Sewage problems develop in Library-Science Building

Students with classes in the Library-Science (LS) Building may have noticed a change in the building lately—a mysterious odor emanating from the bowels of the building.

Principal Eric Fredericks explains what this smelly culprit is.

“What is going on is in the LS Building there is a ‘step’ kind of septic system. It is an intermediate septic collection area in which the sewage goes. There are pumps on that collection system that then pumps the sewage into the sewer,” Fredericks said. “One of the pumps has failed and when it rains a lot, there are changes in the water table which can cause things to rise faster than they otherwise would. Because one of the pumps has failed, things were filling too fast and the catch area—the basin—and running backward up a pipe so it was back filling.”

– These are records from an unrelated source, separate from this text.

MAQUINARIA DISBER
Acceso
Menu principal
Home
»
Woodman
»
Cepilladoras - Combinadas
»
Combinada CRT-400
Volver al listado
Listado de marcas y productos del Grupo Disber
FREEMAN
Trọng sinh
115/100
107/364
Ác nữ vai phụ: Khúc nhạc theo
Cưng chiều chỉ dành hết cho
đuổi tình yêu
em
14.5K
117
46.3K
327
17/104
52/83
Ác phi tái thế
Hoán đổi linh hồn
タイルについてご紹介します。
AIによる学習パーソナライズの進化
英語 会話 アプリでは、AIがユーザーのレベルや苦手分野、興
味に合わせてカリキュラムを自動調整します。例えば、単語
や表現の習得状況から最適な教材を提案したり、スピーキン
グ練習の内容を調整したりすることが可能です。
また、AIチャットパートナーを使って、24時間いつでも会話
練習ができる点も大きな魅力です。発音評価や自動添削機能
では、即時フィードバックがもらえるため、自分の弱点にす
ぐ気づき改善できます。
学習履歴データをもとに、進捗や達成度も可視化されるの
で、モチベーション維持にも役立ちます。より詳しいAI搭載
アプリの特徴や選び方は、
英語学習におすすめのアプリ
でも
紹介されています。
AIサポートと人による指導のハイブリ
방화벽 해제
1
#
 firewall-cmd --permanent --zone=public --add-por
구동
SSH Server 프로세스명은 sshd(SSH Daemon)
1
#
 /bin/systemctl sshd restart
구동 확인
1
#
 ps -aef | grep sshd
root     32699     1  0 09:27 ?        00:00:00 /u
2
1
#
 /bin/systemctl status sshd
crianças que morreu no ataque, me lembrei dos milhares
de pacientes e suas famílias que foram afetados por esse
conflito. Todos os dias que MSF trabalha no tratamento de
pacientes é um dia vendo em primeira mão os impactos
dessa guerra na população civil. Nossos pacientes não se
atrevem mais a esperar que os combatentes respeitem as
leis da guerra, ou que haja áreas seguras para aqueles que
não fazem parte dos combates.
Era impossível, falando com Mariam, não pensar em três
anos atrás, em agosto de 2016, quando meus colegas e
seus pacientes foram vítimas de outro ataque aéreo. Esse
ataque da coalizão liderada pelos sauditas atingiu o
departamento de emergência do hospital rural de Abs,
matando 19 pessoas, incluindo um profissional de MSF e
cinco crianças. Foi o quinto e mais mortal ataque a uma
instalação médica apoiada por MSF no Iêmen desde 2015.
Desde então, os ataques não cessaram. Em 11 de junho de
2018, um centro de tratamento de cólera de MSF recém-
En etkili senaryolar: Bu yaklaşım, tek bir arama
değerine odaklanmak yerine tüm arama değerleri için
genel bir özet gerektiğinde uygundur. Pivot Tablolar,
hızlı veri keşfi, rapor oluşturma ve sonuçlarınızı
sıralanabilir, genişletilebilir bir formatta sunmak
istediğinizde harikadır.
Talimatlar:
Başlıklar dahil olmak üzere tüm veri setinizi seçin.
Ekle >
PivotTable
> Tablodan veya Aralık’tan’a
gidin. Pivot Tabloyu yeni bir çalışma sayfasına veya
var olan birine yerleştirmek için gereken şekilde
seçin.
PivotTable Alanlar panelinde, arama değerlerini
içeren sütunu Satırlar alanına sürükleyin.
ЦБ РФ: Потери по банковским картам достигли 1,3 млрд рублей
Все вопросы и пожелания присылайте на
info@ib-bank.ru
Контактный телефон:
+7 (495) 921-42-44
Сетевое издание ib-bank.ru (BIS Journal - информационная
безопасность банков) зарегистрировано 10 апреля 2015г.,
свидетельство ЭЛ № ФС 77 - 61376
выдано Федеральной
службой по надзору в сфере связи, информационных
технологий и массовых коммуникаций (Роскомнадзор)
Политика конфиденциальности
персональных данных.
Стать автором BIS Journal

The smell, most prominent around the elevator shaft in the building, was treated with a deodorizer to remove it. As of Thursday, the smell is no longer present.

After hand-pumping the pipe on Wednesday to remove the backflow and eliminate any future odor, it was replaced Thursday. While this is believed to fix the septic system, another issue arose while fixing the problem at hand.

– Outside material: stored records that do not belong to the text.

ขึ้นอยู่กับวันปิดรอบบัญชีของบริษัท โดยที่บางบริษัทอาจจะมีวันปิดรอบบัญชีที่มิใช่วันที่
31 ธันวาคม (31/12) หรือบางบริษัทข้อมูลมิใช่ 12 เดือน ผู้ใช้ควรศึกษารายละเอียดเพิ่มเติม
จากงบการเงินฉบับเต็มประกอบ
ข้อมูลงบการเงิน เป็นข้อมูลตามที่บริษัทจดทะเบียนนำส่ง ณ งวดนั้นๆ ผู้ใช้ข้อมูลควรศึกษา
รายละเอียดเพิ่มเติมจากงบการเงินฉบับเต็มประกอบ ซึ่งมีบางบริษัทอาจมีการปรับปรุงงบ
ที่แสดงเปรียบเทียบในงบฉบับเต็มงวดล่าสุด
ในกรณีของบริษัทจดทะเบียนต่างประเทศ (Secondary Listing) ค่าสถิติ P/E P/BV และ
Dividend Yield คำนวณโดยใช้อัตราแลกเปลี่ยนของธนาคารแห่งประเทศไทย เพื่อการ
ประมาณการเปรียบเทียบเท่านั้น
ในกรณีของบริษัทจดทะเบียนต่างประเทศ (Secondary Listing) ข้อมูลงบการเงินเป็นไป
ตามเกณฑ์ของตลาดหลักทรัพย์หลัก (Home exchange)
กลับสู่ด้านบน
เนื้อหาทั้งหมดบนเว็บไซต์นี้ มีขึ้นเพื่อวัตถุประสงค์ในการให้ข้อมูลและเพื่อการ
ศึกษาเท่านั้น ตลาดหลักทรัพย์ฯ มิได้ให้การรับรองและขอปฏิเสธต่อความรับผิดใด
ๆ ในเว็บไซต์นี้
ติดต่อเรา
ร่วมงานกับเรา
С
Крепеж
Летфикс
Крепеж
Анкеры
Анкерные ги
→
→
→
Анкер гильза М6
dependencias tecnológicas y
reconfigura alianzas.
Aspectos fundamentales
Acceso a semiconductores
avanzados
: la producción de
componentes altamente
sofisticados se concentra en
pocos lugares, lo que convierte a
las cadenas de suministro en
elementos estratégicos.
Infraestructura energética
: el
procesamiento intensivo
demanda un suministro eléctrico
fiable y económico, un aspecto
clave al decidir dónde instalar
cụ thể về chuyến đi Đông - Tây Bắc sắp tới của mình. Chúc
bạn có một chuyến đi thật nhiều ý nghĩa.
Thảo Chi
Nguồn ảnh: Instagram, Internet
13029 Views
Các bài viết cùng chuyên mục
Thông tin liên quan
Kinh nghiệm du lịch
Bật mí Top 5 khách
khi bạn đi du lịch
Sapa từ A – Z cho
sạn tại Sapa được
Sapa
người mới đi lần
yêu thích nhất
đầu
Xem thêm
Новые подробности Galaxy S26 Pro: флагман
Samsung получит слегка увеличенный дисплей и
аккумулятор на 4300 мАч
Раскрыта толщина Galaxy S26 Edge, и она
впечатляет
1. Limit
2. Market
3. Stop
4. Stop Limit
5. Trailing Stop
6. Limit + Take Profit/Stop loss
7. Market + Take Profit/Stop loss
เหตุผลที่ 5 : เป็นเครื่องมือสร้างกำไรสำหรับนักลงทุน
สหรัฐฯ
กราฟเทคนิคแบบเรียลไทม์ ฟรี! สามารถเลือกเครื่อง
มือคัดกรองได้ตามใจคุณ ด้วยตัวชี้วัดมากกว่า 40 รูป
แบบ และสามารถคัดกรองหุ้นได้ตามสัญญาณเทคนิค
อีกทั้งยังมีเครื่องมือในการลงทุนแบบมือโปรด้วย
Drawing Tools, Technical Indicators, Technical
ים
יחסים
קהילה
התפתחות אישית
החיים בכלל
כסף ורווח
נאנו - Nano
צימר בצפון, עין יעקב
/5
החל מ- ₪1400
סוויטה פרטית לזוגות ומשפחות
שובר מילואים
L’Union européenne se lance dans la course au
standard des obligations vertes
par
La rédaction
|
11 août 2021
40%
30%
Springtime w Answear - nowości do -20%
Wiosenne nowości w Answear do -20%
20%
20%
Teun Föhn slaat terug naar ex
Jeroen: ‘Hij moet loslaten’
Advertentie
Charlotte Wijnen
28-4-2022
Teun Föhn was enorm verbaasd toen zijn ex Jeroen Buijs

“It does turn out that there is—they believe—a leak in the pipe way back up but their belief is that if they fix the pump, that they will be able to keep the sewage pumping regularly and it will not backflow anymore,” Fredericks said. “What their plan is then is to send a camera up the pipe once they have everything fixed, check where the leak officially is and then hopefully this summer—assuming we have no more problems with pumps—fix the pipe…because it is under the concrete floor of the LS Building in the middle of the LS Building. It would significantly disrupt classes in that building if we were to try and fix it [during the school year].”
Although the smell may be a source of discomfort to students and staff who spend time in the building, the leak does not raise any health concerns.

“It is not a large enough leak to cause any health concerns—it is not a large enough leak to cause any other concerns but it does certainly smell bad,” Fredericks said.